**WORK ITEM**
How many lines in the records below contain the word "duty"? Answer with the number and nothing else.

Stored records
- Opening Delimiter -

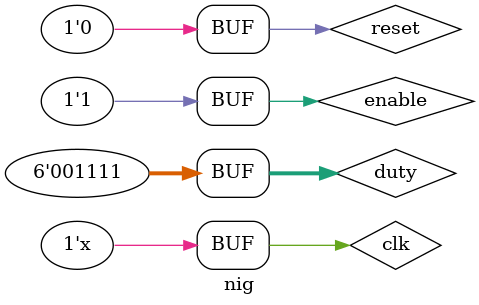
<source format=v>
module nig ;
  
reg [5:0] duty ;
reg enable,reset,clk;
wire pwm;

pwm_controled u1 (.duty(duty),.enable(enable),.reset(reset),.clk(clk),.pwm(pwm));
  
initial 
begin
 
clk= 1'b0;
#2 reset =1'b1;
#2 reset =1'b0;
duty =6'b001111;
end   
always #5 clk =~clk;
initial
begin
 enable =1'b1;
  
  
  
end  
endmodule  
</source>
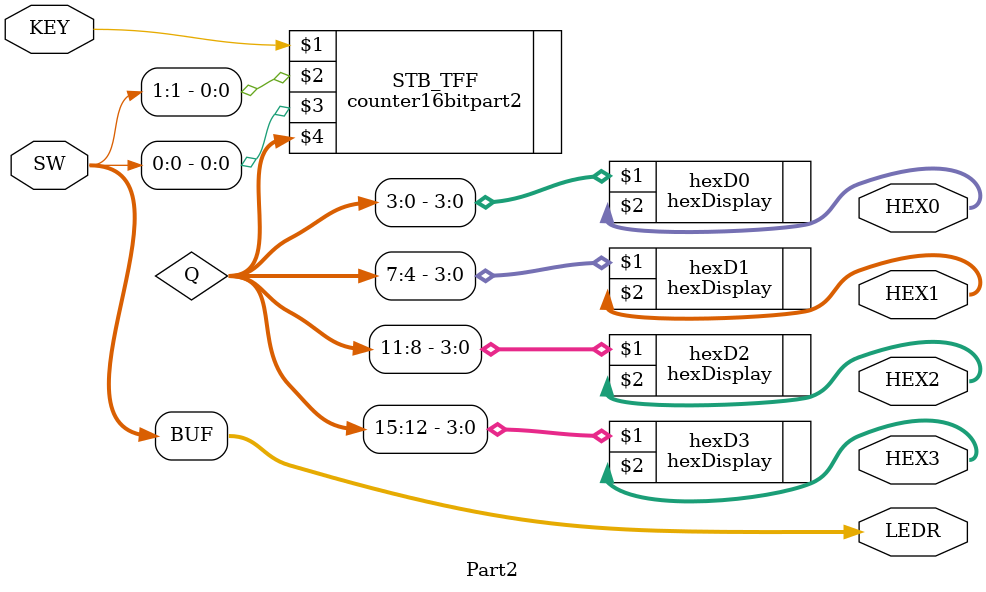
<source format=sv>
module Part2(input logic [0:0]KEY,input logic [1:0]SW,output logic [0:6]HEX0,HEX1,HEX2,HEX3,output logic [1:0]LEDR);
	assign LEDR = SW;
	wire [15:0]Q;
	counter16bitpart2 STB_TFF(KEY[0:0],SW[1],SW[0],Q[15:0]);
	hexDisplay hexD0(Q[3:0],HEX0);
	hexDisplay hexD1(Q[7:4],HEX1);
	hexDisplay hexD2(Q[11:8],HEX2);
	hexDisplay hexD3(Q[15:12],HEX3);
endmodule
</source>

- Closing Delimiter -

**EXPECTED OUTPUT**
3